Spatially resolved micro X-ray fluorescence (μ-XRF) maps were collected in combination with micro-focused As K-edge X-ray absorption near-edge spectroscopy (μ-XANES) spectra on beamline X27A of the National Synchrotron Light Source (NSLS) at Brookhaven National Laboratory, Upton, New York. Wheat leaf fragments (approximately 0.5 cm × 0.5 cm) were fixed onto slide frames with Kapton tape and mounted on an XYZ motorized sample stage positioned at 45° incidence to the beam. A Si(111) monochromator was used for energy selection and the beam was focused with Kirkpatrick–Baez mirrors to produce a spot size of ~10 μm × 15 μm on the sample. X-ray fluorescence was measured with a 13-element Canberra Ge array detector positioned at 90° to the incident beam. Mapping was done at an energy of 12.5 keV over an area of approximately 2 mm × 5 mm by moving the samples through the beam in fly scanning mode using a pixel size of 0.01 mm and an integration time of 0.3 s.
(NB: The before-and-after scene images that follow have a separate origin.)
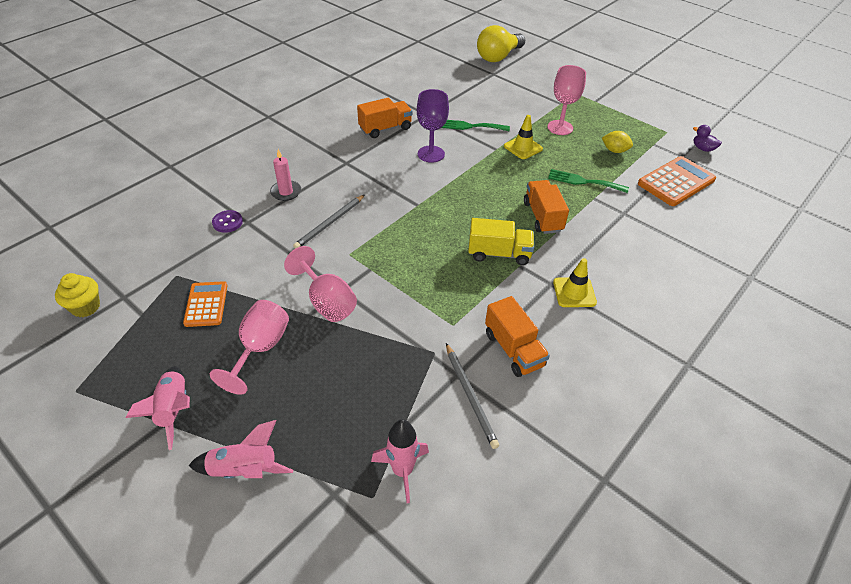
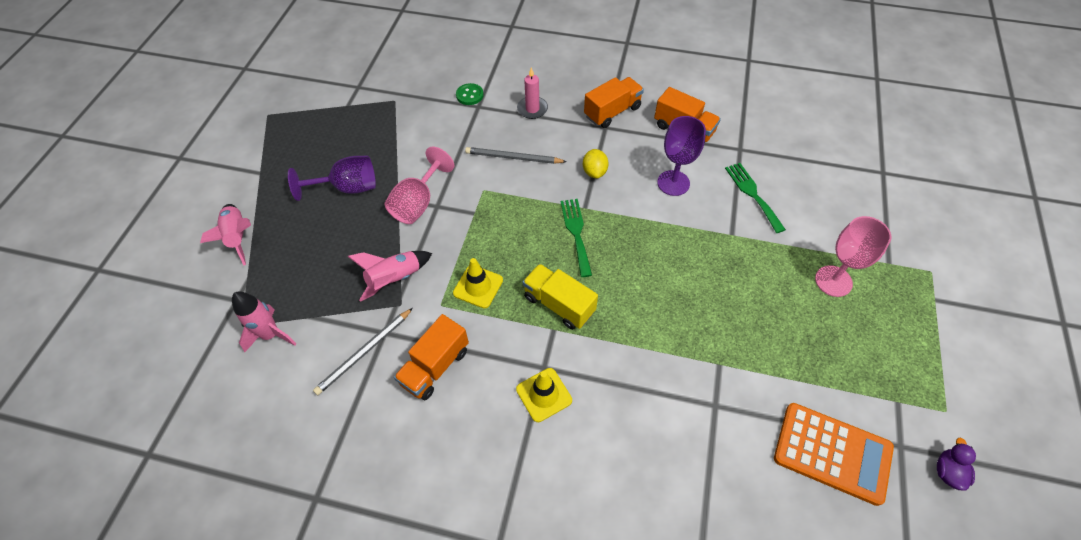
camera: 65 degrees right, 10 degrees up
yellow cupcake [55,273,100,317] -> none
pink rocket [126,366,190,450] -> pink rocket moved to [347,251,432,302]
orange calculator [183,281,227,327] -> none
pink goblet [210,300,289,395] -> purple goblet [288,156,376,201]
purple button [212,210,243,233] -> green button [456,83,484,105]
yellow truck [468,218,534,265] -> yellow truck turned 150 degrees clockwise [523,264,598,330]
yellow light bulb [477,25,525,62] -> none
yellow traffic cone [504,115,543,159] -> yellow traffic cone moved to [453,258,503,308]
orange truck [524,180,569,234] -> orange truck moved to [584,77,644,128]
green fork [548,169,629,193] -> green fork moved to [561,199,592,277]
yellow lemon [602,131,633,153] -> yellow lemon moved to [583,149,609,178]

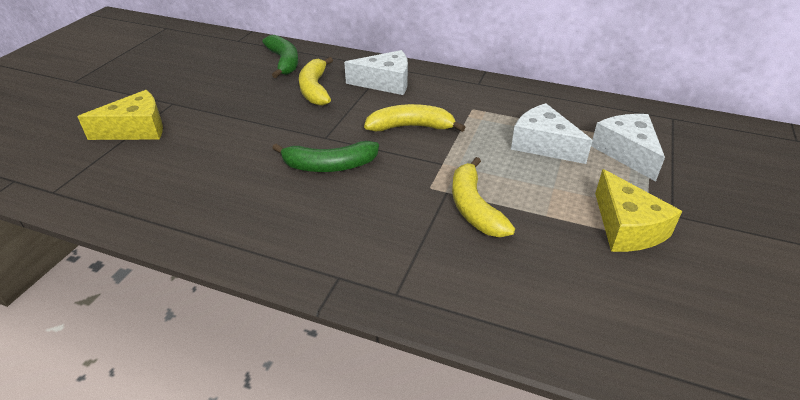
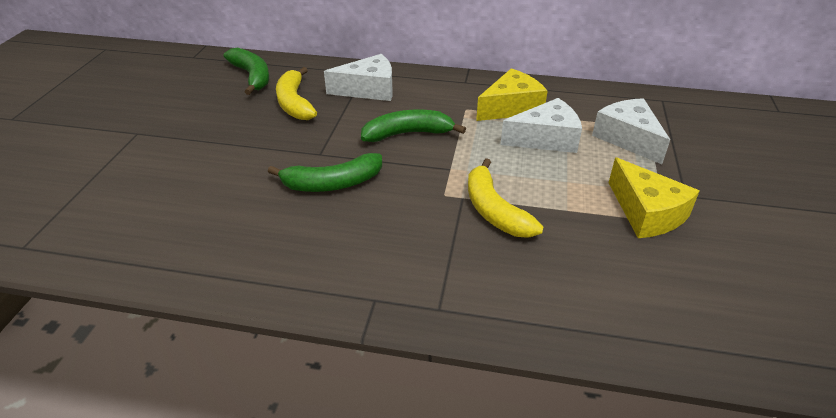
camera: 10 degrees left, 0 degrees up
yellow cheese [78,90,163,140] -> yellow cheese moved to [476,68,547,121]
yellow banana [364,104,466,132] -> green banana [361,110,466,142]
white cheese [511,103,593,164] -> white cheese turned 135 degrees clockwise [500,98,582,153]

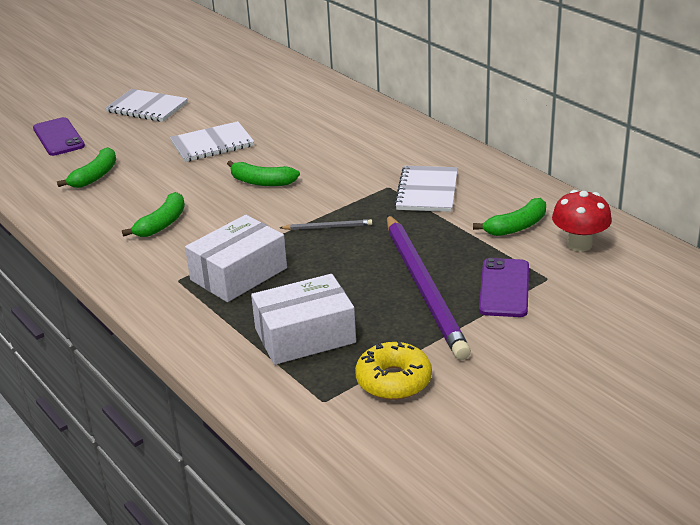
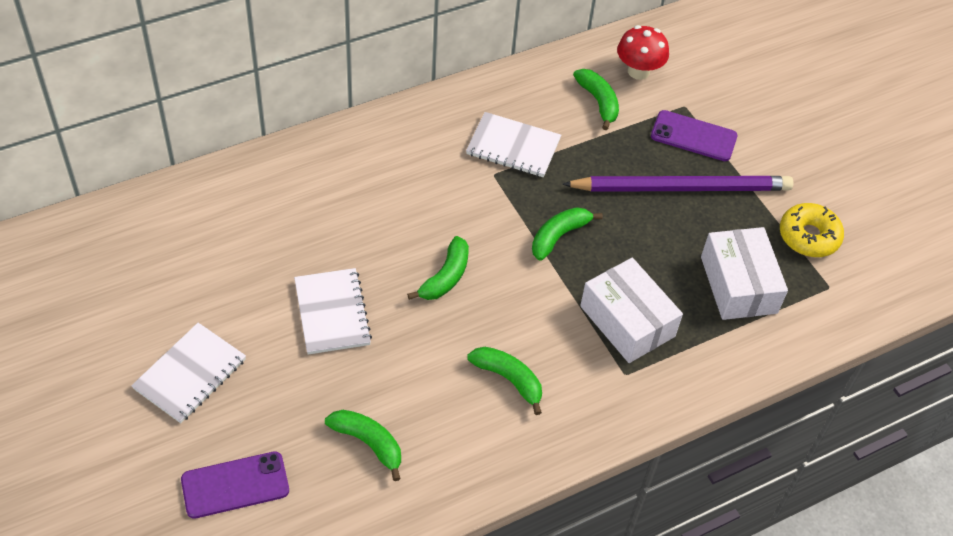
camera: 85 degrees left, 20 degrees up
grey pencil [280,219,372,230] -> green banana [532,207,603,261]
Micro-XANES spectra of the As K-edge (11867 eV) were collected at various locations in each leaf sample, using steps and counting times of 5.0 eV and 3 s, 0.5 eV and 6 s, 1.0 eV and 6 s and 5.0 eV and 3 s in the 11767–11857, 11857–11907, 11907–11967 and 11967–12167 eV energy ranges, respectively. Two or three scans were collected per spot and averaged to improve signal:noise. XANES spectra were also collected for the reference compounds Na2HAs(V)O4, NaAs(III)O2, realgar (α-As4S4) and orpiment (As2S3) to assist data interpretation of the As wheat data. For all XANES scans, the monochromator was calibrated by assigning the top of the white line of the spectrum of As(V) incorporated in topaz to a value of 11875 eV. Data processing involved averaging and normalizing the XANES spectra using WinXAS 3.144.

Statistical analysis

Data were examined using general linear modeling (GLM) and conducted using SPSS 21. Values were tested for normal distribution and transformed logarithmically in case of no normal distribution. For element concentrations an ANOVA was used for examining the influence of factors.